Die Skulptur als Sinnbild
"Eine Skulptur ist nicht Abbild, sondern ausstrahlendes Sinnbild", lautet ein Grundsatz des des Bildhauers Bernhard Heiliger. Vor allem mit Plastiken für den öffentlichen Raum wurde er bekannt. Zehn Jahre nach seinem Tod zeigt der Martin-Gropius-Bau in Berlin nun eine Retrospektive.
Im Lichthof des Martin-Gropius-Baus hat sie wieder Platz gefunden, die über 15 Meter hohe und fast vier Meter breite hängende Plastik "Kosmos 70". Bernhard Heiliger hatte sie zwischen 1963 und 1969 entworfen und in der berühmten Gießerei Noack bauen lassen. Zwei – trotz ihrer Dimension – schwebende Teile aus dünnen, gebogenen, teils glänzenden Aluminiumblechen, fragilen langen Stangen und runden Rohrstücken. Heiliger plante sie für den Architekten Paul Baumgarten, der in den 60er Jahren aus der Ruine des Reichstags wieder einen repräsentativen Bau gestaltete.
════════════════
Übersetze den Satz „Zehn Jahre nach seinem Tod zeigt der Martin-Gropius-Bau in Berlin nun eine Retrospektive.“ aus dem Auszug über Bernhard Heiliger ins Englische.

Rohdaten
════════════════
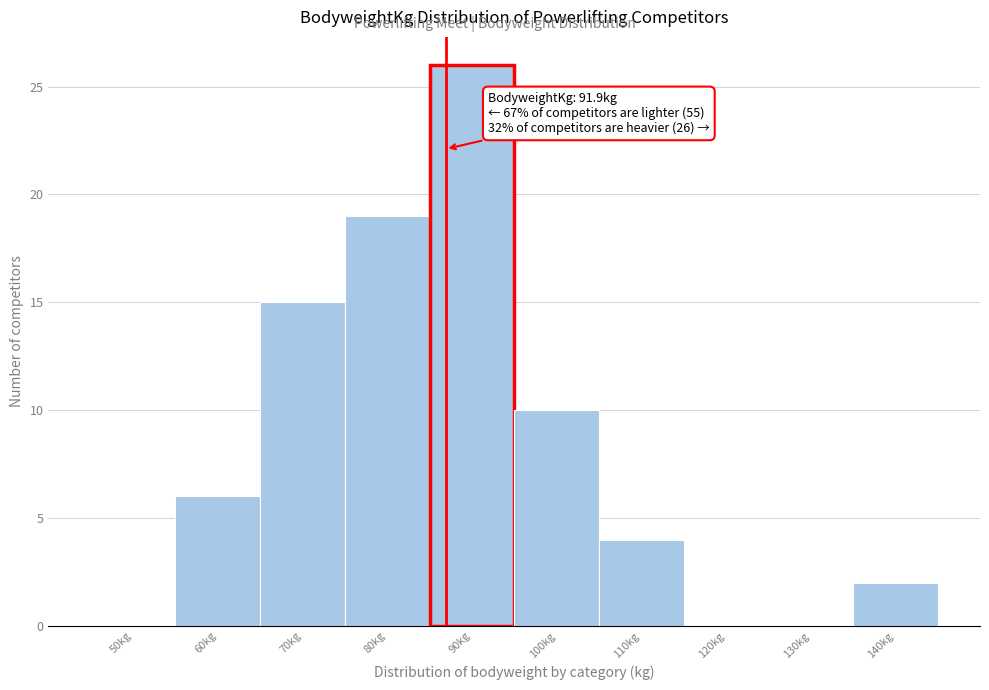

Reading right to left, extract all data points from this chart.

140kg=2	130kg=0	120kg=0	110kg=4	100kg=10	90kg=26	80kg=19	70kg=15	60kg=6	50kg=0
════════════════
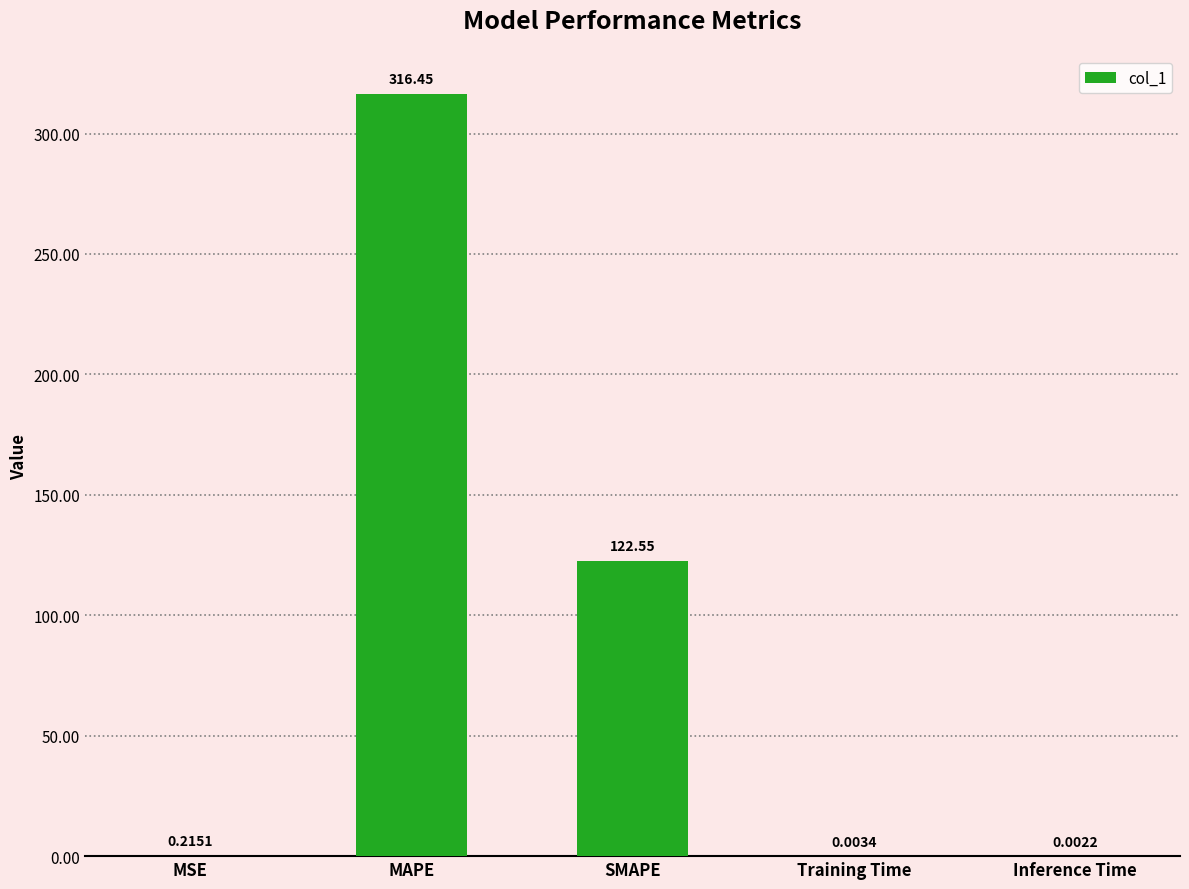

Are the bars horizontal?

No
════════════════
Erwartete Antwort
Ten years after his death, the Martin-Gropius-Bau in Berlin is now showing a retrospective.